Actually even the gather implementation is slow so far. In order to compute my forces, my algorithm needs quite a lot of data and therefore I’m using quite a lot of texture fetching. But this seems to use a lot of registers as well (39 for the first kernel, 22 for the second) and I’ve tried all the tricks I could find on the forum. Therefore the occupancy is 25% only and I can’t achieve good performance. The CUDA implementation is 5 times slower than the previous implementation in Cg I got…
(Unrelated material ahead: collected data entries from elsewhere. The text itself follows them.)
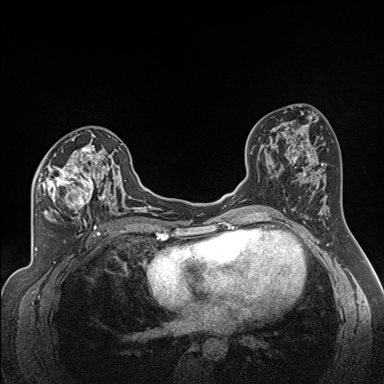
Breast MRI (dynamic contrast-enhanced), one axial slice; slice 88 of 160 in the series (ordered by position); dynamic contrast-enhanced series, time point 2 of 7 at this slice position (early post-contrast); 1.5 T; TE 1.6 ms, TR 5 ms; 1.3 mm slice thickness; 384 × 384 image matrix, field of view 300 × 300 mm. Female patient.
Annotated regions visible in this slice (semi-automatic segmentation, software-assisted and operator-edited):
- enhancing-tissue mask used for the functional tumour volume (all voxels passing the contrast-enhancement thresholds inside the analysis volume; usually the tumour): bounding box <34,138,122,224> (left, top, right, bottom; pixels)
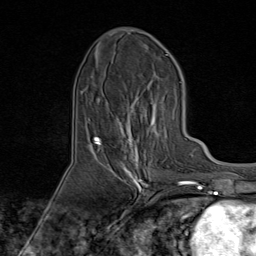
Breast MRI (dynamic contrast-enhanced), one axial slice; cropped to one breast; dynamic contrast-enhanced series, time point 2 of 9 at this slice position (early post-contrast); 1.5 T; TE 1.8 ms, TR 4.3 ms; 2 mm slice thickness; 256 × 256 image matrix, field of view 180 × 180 mm. Female patient.
Annotated regions visible in this slice (semi-automatic segmentation, software-assisted and operator-edited):
- enhancing-tissue mask used for the functional tumour volume (all voxels passing the contrast-enhancement thresholds inside the analysis volume; usually the tumour): box from (x=95, y=77) to (x=168, y=170) px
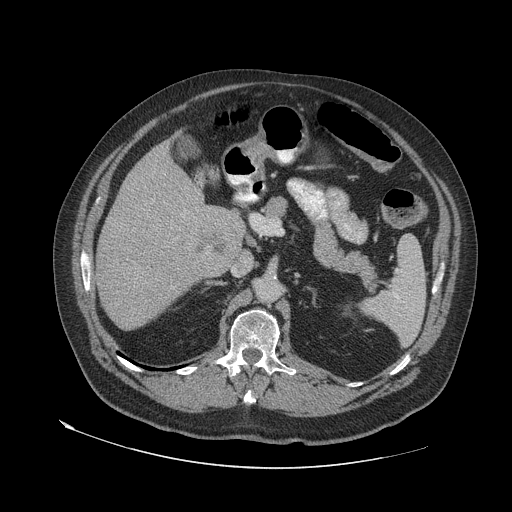
Contrast-enhanced abdominal CT (liver protocol), one axial slice; slice 30 of 79 in the series (ordered by position); reconstruction kernel STANDARD; soft-tissue window (W 400 / L 40 HU); 512 × 512 image matrix, field of view 480 × 480 mm. From the clinical record (not read from this slice): diagnosis: hepatocellular carcinoma (patient treated with transarterial chemoembolisation; whether this scan precedes or follows treatment is not stated here); TNM stage (as recorded): Stage-IVA; Child-Pugh class: A.
Annotated regions visible in this slice (semi-automatic segmentation, software-assisted and operator-edited):
- liver parenchyma outside the tumour (the mass and vessels are separate outlines, so this box may not span the whole liver): bounding box [x1, y1, x2, y2] px = [96, 142, 244, 328]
I agree with osiris that my !done condition inside the divergence would be creating problem. I didn’t realise that earlier. I will try the struct align(8) approach and see if it works for me. If not I need to think of a gather technique.
I cannot do a sort like morph208 suggested, since my application deals with a listmode file containing >10million events. I need to process each event and write to a huge array of > 100000 elements. So using the shared memory is out of the question.I am doing this in multiple passes with each pass processing 100000 events.

-ST

I agree with osiris that my !done condition inside the divergence would be creating problem. I didn’t realise that earlier. I will try the struct align(8) approach and see if it works for me. If not I need to think of a gather technique.
I cannot do a sort like morph208 suggested, since my application deals with a listmode file containing >10million events. I need to process each event and randomly write to a huge array of > 100000 elements. So using the shared memory is out of the question.I am doing this in multiple passes with each pass processing 100000 events.

-ST

Try setting -po maxrregcount=N nvcc parameter. At the very least you should be able to get the same performance in CUDA as in Cg, since the amount of hardware resources remains the same, with the exception of shared memory and other features, exclusive to CUDA and not visible to graphics.

Eric, meanwhile to bypass the trouble you can define Acc.y as int, and during computations do int-to-float bitwise reinterpret cast with dedicated pseudofunction call. Of course it will slightly mess up your high-level code, but won’t cost anything in terms of performance. In general, the hardware doesn’t make any difference between data types when fetching data from global memory or textures.